---------- PASSAGE SHOWN

In February, Twitter announced that they had suspended over 125,000 accounts since mid-2015 for threatening on promoting terrorist attacks. Smash cut to today where Twitter has proclaimed that they’ve since suspended 235,000 more accounts for violating “policies related to promotion of terrorism” since February which brings the grand total to 360,000 suspended accounts since mid-2015.

The data presented by Twitter shows that daily suspensions are up 80 percent versus last year with activity of this nature spiking following terror incidents. Twitter also declared that the “response time for suspending reported accounts, the amount of time these accounts are on Twitter, and the number of followers they accumulate have all decreased dramatically.” Despite their reported success, the internet goliath notes that handling pro-terror accounts does not come with a one-strategy-fits-all solution.

As we mentioned in February, and other companies and experts have also noted, there is no one “magic algorithm” for identifying terrorist content on the Internet. But we continue to utilize other forms of technology, like proprietary spam-fighting tools, to supplement reports from our users and help identify repeat account abuse. In fact, over the past six months these tools have helped us to automatically identify more than one third of the accounts we ultimately suspended for promoting terrorism. We will continue to invest in both technology and other resources in the future and you can expect us to update our progress regularly as part of our Transparency Report beginning in 2017.

--------------------

• **WRITTEN PROBLEM 1**:
Reproduce the part of the records that opens with the line containing "yellow line: moved 3 px right, 1 px up" and runs through the end of the records, leaving out the pictures.

---------- GIVEN DATA

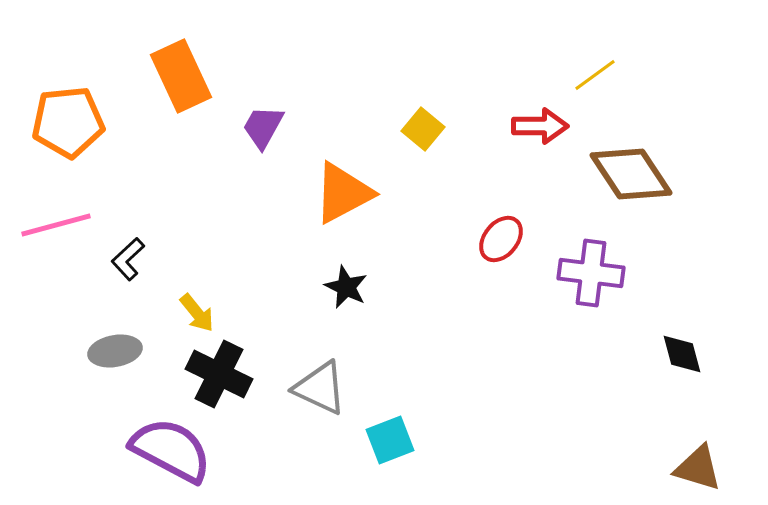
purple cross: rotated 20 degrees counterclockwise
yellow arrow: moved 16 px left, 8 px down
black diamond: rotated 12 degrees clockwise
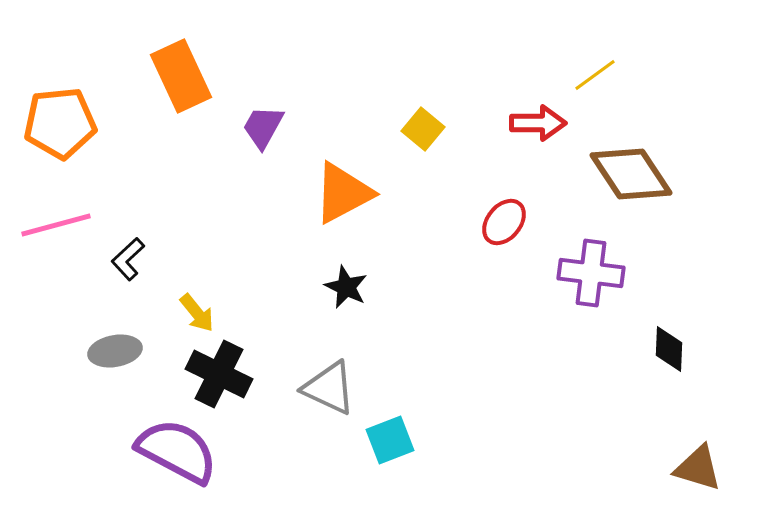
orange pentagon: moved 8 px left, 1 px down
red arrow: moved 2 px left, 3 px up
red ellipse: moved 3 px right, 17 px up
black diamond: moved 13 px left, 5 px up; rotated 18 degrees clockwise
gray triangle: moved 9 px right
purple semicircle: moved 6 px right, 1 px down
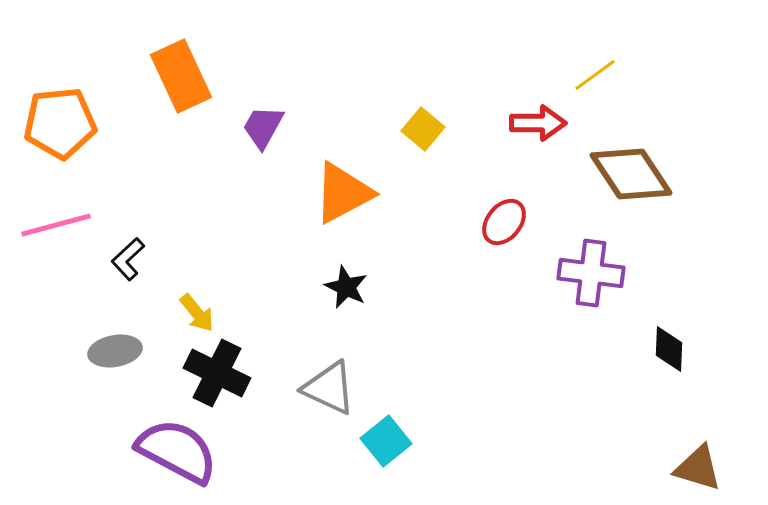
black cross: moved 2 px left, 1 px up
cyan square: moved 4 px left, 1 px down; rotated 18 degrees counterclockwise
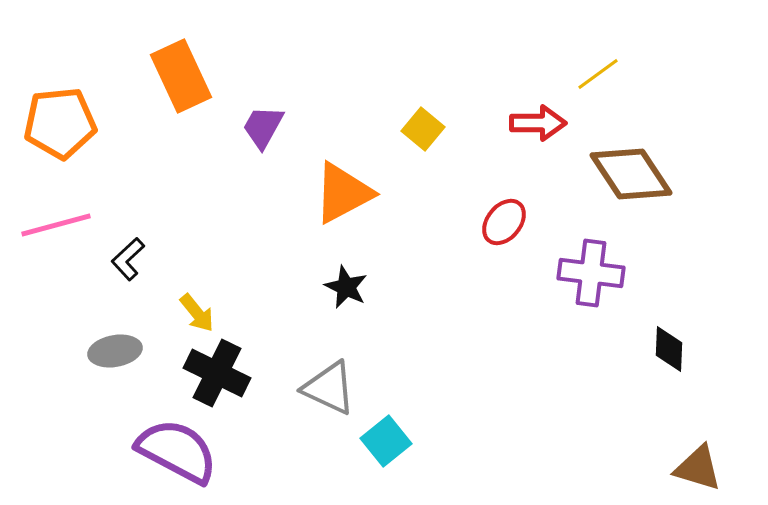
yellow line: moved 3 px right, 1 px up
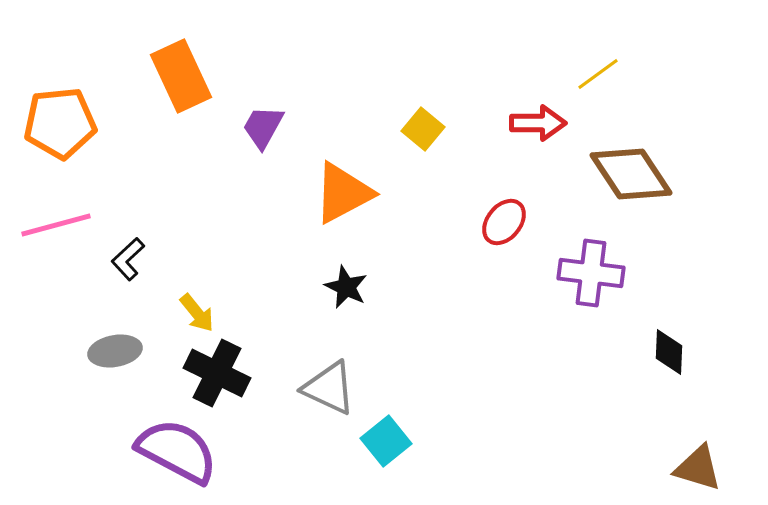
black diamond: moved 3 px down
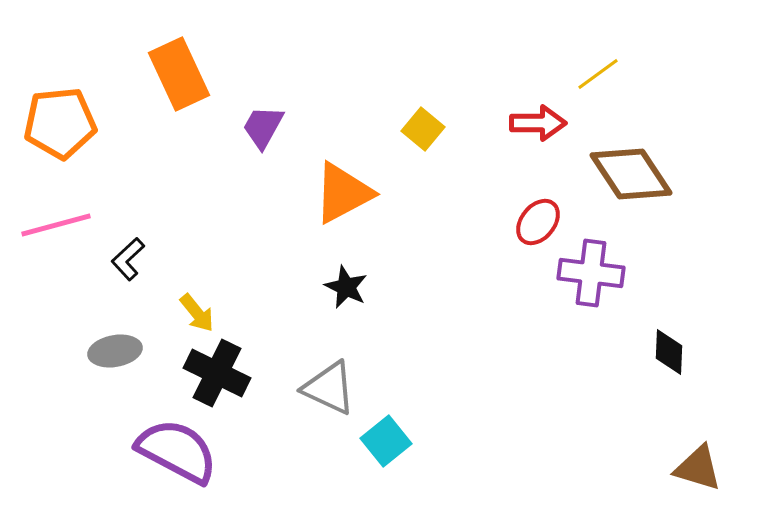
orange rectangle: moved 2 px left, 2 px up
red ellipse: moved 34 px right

--------------------

• **WRITTEN PROBLEM 2**:
Write out the part of the passage on Twitter's account suspensions that opens with the words "The data presented" and closes with "a one-strategy-fits-all solution.".

• **EXPECTED OUTPUT 1**:
yellow line: moved 3 px right, 1 px up
black diamond: moved 3 px down
orange rectangle: moved 2 px left, 2 px up
red ellipse: moved 34 px right

• **EXPECTED OUTPUT 2**:
The data presented by Twitter shows that daily suspensions are up 80 percent versus last year with activity of this nature spiking following terror incidents. Twitter also declared that the “response time for suspending reported accounts, the amount of time these accounts are on Twitter, and the number of followers they accumulate have all decreased dramatically.” Despite their reported success, the internet goliath notes that handling pro-terror accounts does not come with a one-strategy-fits-all solution.